Christians love to claim that Hell is real, and not some recent invention, despite the fact that the most well known passage from the Bible does in fact show that neither Jesus himself, nor did the slaves who transcribed the book of John, believe in Hell.
This is oddly something I haven't seen even the most well known scholars write about. Even in Ehrman's Heaven and Hell, which is a book about how Jesus didn't believe in Hell (or Heaven), and how it was a recent invention - Dr. Ehrman doesn't even touch on John 3:16
Explanation for those who care:
So, Judaism back in Jesus' time, along with the early Christians, they didn't have Hell as we know of it today. Skipping over Sheol as that was for everyone regardless of whether they were evil or not - In their theology, if one died and weren't "right" with YHWH/God (God here refers to the Christian's deity), they would go to Gehenna.
Gehenna, is referred to as the "Lake of Fire" in the Apocalypse of John (Or Revelation as some call it). Here's a passage of it from Revelation 20:11-15
and a few other select verses that refer to the same concept, from the other Gospels
Now there's a few things I'd like to draw attention to:
The concept of an "eternal fire"
The complete and eternal destruction of both body and soul
The comparison to destruction of "root" and "branch" (types of wood)
Early Christians and certain Jewish people in that era (as Gehenna has evolved in what exactly it constitutes from then to now, and even between Jewish people of that era, who had a wide variety of views on things, but for simplicity sake, we're gonna focus on Apocalypticism Judaism (200 BCE - 100 CE), which Jesus was a part of) believed that Gehenna was like a literal fire. As in, if you throw wood into a fire, it's destroyed, permanently. You can't reform it, you can't bring it back. It's gone. It ceases to exist, literally. (Yes, it turns to ash and the matter is still there, but I digress, the wood is destroyed)
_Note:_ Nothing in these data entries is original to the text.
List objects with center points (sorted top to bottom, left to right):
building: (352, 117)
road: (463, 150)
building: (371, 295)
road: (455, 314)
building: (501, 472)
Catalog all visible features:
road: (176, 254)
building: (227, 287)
That's literally what Jesus and others who wrote the Bible thought of Gehenna. When you're tossed into the fire, you're destroyed permanently. You cease to exist. Maybe a few seconds of suffering, but after that? You're gone. Both body, and soul, are destroyed.
So, with that understanding of the theology of the time, let's take a look at John 3:16:
So, you have two options here:
Believe in Jesus, and have eternal life, and don't perish
Don't believe, and perish, without eternal life
Now, under modern Christian theology, you don't believe? You go to Hell and burn eternally.
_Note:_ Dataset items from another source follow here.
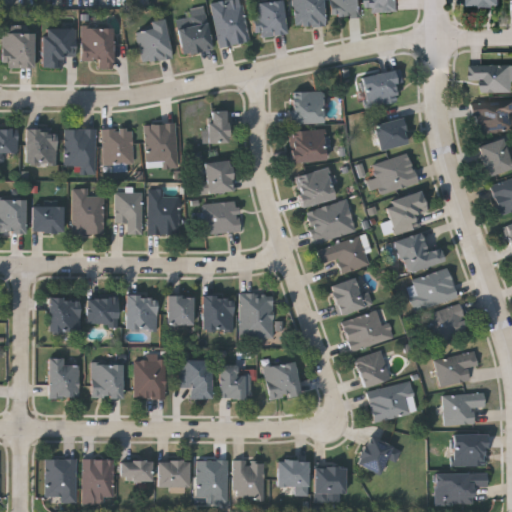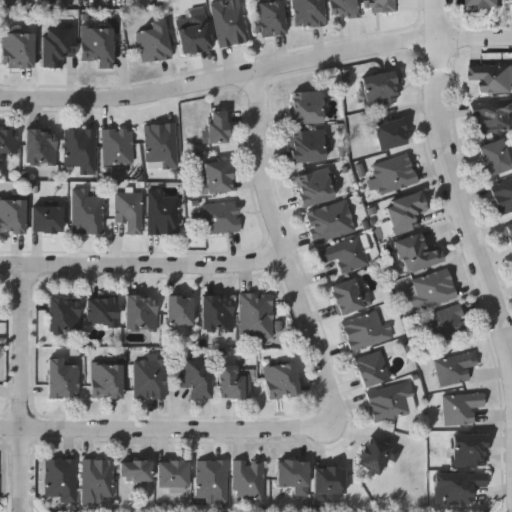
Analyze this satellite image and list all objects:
building: (484, 3)
building: (484, 3)
building: (382, 5)
building: (382, 6)
building: (345, 8)
building: (345, 9)
building: (309, 13)
building: (309, 13)
building: (269, 18)
building: (269, 19)
building: (230, 22)
building: (230, 24)
road: (441, 24)
building: (194, 32)
building: (195, 36)
building: (153, 42)
building: (155, 42)
building: (58, 46)
building: (58, 46)
building: (97, 46)
building: (98, 46)
building: (19, 49)
building: (18, 50)
road: (256, 75)
building: (492, 77)
building: (493, 77)
building: (380, 88)
building: (381, 88)
building: (306, 108)
building: (307, 108)
building: (493, 115)
building: (492, 116)
building: (217, 127)
building: (218, 128)
building: (391, 134)
building: (391, 134)
building: (8, 143)
building: (7, 144)
building: (41, 146)
building: (118, 146)
building: (118, 146)
building: (161, 146)
building: (162, 146)
building: (309, 146)
building: (309, 146)
building: (41, 147)
building: (81, 150)
building: (81, 150)
building: (496, 156)
building: (496, 157)
building: (393, 174)
building: (396, 174)
building: (217, 178)
building: (217, 178)
building: (315, 187)
building: (315, 188)
road: (460, 194)
building: (503, 195)
building: (503, 196)
building: (129, 211)
building: (130, 211)
building: (87, 213)
building: (88, 213)
building: (406, 213)
building: (162, 214)
building: (163, 214)
building: (405, 214)
building: (13, 216)
building: (13, 216)
building: (221, 218)
building: (221, 218)
building: (47, 219)
building: (47, 220)
building: (331, 222)
building: (331, 223)
building: (509, 231)
building: (509, 233)
road: (285, 250)
building: (418, 253)
building: (417, 254)
building: (345, 255)
building: (346, 255)
road: (143, 264)
building: (432, 290)
building: (432, 291)
building: (350, 296)
building: (350, 297)
building: (102, 311)
building: (180, 311)
building: (181, 311)
building: (102, 312)
building: (142, 313)
building: (142, 314)
building: (217, 314)
building: (218, 314)
building: (64, 316)
building: (64, 316)
building: (256, 316)
building: (256, 317)
building: (448, 324)
building: (366, 331)
building: (366, 332)
building: (372, 369)
building: (372, 369)
building: (455, 369)
building: (456, 369)
building: (196, 377)
building: (150, 378)
building: (196, 378)
building: (62, 379)
building: (150, 379)
building: (63, 380)
building: (107, 381)
building: (107, 381)
building: (282, 381)
building: (282, 381)
building: (234, 384)
building: (234, 384)
road: (25, 389)
building: (392, 402)
building: (392, 402)
building: (461, 408)
building: (462, 409)
road: (168, 430)
building: (470, 450)
building: (470, 451)
building: (377, 455)
building: (377, 455)
building: (136, 471)
building: (136, 472)
building: (173, 474)
building: (173, 475)
building: (294, 476)
building: (294, 477)
building: (62, 479)
building: (213, 480)
building: (249, 480)
building: (61, 481)
building: (97, 481)
building: (248, 481)
building: (98, 482)
building: (212, 482)
building: (329, 484)
building: (329, 485)
building: (457, 488)
building: (457, 488)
But... this verse, it says that you only have eternal life, if you believe. It never says a good eternal life, or an eternal life without hell. It just says you only have eternal life if you believe in Jesus. That makes zero sense in modern understandings.
That's because under the author's understanding back then, as you now know, you don't burn eternally. You die and cease to exist if you don't believe in Jesus.
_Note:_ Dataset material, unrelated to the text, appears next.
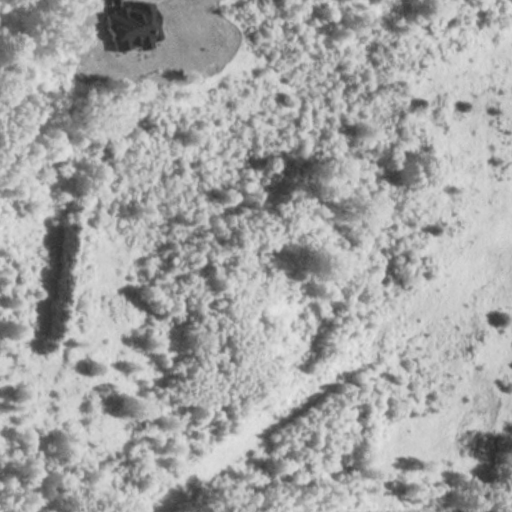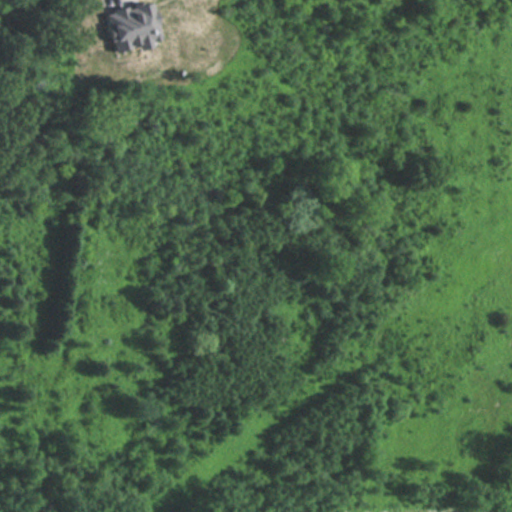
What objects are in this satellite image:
road: (496, 435)
parking lot: (443, 451)
road: (408, 458)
The Greek word used here for "perish" is ἀπόλλυμι (apoollumi), which refers to destroying an inanimate object, to kill, or destroy permanently and completely
Other examples of this word being used in the Greek manuscripts:
The king was furious! He sent his troops and destroyed those murderers and burned their city to the ground. Matt 22:7
saying, “What with us, do you have to do with us, Jesus of Nazareth? Have you come to destroy us? I know who you are — the Holy One of God!” Mark 1:24
And no one puts new wine into old wineskins. If he does, the new wine will burst the skins and it will be spilled, and the skins will be destroyed Luke 5:37
Then Jesus said to them, “I ask you whether it is lawful on the Sabbath to do good or to do harm, to save life or to destroy it?” Luke 6:9
There is literally only way to interpret John 3:16, that the only other option if you don't believe, is complete and utter destruction, and not eternal suffering, from an immortal soul.
I'm currently writing a book on the Apocalypse of John actually, and explaining every single verse and what it ACTUALLY meant to Christians of the time, complete with academic citations. Doing research into what the Christian texts actually mean is a huge interest of mine and is a way for me to heal from trauma I had growing up.
It's incredibly interesting how much the religion evolved. Hell, the BIGGEST thing in Christian theology was only made "canon" because pastors and priests made it the fuck up to reconcile textual issues, and Christians of the time noticed that any evidence for it was lacking from the Latin translations, and got so angry at the publishers that they added text in to make it canon.
That concept? The trinity. This one verse is the ONLY verse in the NT that explicitly states that the trinity is a thing, and it was only added later on in later translations.
Incredibly interesting rabbit hole to dive into.